¿Por qué el VAR no quiere al Levante?

Un lance entre Roger y Víctor Ruiz

Un lance entre Roger y Víctor Ruiz

Levante 0 - Villarreal 2. Ciertamente, el artefacto en cuestión no fue el único elemento contrario de una cruel noche que complica la permanencia granota en Primera División.

Alrededor de la media hora de juego Rubén Rochina conectaba un trallazo con su zurda - paradójicamente muchas veces de seda - para adelantar al Levante. O esos fue lo que los aficionados congregados en el Ciutat en un número superior al de 20.000 pensaron. También los muchos que apoyaban al conjunto visitante. Y así sería hasta que el VAR entró en liza para determinar que poco más de un milímetro separaba al talón de Morales de la posición reglamentaria al dejar el cuero atrás al propio Rochina.

No obstante, no es ése el único motivo por el que el Villarreal ha conseguido dejar su puerta a cero en esta a priori agradable tarde de derbi. Los amarillos se han transformado en un equipo más aguerrido después de verle las orejas al lobo; un cuadro orientado a resistir los envites de rivales mejor situados en la tabla. Nada que difiriera de ello podía llevar a cabo ante la gran puesta en escena levantinista, en la que Coke obraba permanentemente como un delantero más. Tanto es así que Morales le encontró en profundidad para colocarle frente a Asenjo, saliendo su lanzamiento cruzado rozando el palo en la mejor opción de gol granota en el marco del primer tiempo.

De cualquier modo, el dominio de los de Paco López se tornaba en aplastante por momentos. El propio Morales y Luna sacaban con regularidad partido del inusual perfil diestro de Jaume Costa; la lástima - una más - que Simon y Bardhi no estuvieran acertados a la hora de concretar los centros que llegaban desde ese flanco. A todo esto, la timidez con la que los del submarino avisaban - sólo cabe reseñar un par de tiros con escasa potencia de Gerard Moreno y Ekambi - hacía presagiar de todo menos un triunfo visitante.

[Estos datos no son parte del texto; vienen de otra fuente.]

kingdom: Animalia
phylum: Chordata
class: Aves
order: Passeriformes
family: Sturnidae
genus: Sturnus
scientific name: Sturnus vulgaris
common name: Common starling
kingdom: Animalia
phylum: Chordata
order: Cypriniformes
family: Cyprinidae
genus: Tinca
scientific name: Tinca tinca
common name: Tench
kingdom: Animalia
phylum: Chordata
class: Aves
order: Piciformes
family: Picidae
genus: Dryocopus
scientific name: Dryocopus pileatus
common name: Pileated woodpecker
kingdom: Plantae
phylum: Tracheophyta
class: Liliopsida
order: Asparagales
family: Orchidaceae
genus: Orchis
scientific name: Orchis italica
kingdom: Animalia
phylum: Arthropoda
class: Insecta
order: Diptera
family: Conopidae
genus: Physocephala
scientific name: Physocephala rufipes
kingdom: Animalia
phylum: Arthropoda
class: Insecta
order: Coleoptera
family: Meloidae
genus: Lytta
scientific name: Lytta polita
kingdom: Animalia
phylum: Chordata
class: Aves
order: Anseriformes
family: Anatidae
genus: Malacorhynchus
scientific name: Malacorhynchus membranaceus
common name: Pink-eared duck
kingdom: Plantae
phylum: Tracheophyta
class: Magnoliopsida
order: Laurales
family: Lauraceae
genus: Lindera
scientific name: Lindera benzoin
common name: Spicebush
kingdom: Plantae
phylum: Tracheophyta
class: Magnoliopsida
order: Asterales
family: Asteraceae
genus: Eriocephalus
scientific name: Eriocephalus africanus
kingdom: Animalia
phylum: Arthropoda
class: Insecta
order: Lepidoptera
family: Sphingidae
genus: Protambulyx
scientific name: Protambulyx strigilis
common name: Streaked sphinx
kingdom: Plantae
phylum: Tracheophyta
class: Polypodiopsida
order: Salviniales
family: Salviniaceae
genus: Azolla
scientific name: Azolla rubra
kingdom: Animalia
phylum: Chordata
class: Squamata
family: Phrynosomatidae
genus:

El paso por los vestuarios no hizo variar la esencia del choque ni tampoco, por desgracia, el acierto levantinista. Concretamente de la falta del mismo sería menester hablar después de dos libres directos de Rochina y Campaña en sendas posiciones inmejorables pero, a la postre, sin consecuencias... o sobre todo tras ver como Morales era incapaz de dirigir un magnífico envío en profundidad del de Puerto de Sagunto que le ponía mano a mano con Asenjo.

Pero si una jugada iba a resultar tan dura de asumir como paradigmática de lo que el choque deparó, ésta no iba a ser otra que la del pase de la muerte de Simon que, mansamente y desviado por Funes Mori, salía a córner lamiendo el palo. Acto seguido - ya en la prolongación-, la brillante estrella emergente amarilla Samu Chukwueze encontraría la llegada de Iborra para que Rober Pier despejara y... esta vez sí el balón iba a optar por entrar. De la forma más cruel e inmerecida el Levante se complicaba la vida para cumplir su objetivo de la permanencia. Una vez ya abierta la veda, el propio Chukwueze ahondaba en el desproporcionado castigo al hacer el 0-2 desde la frontal.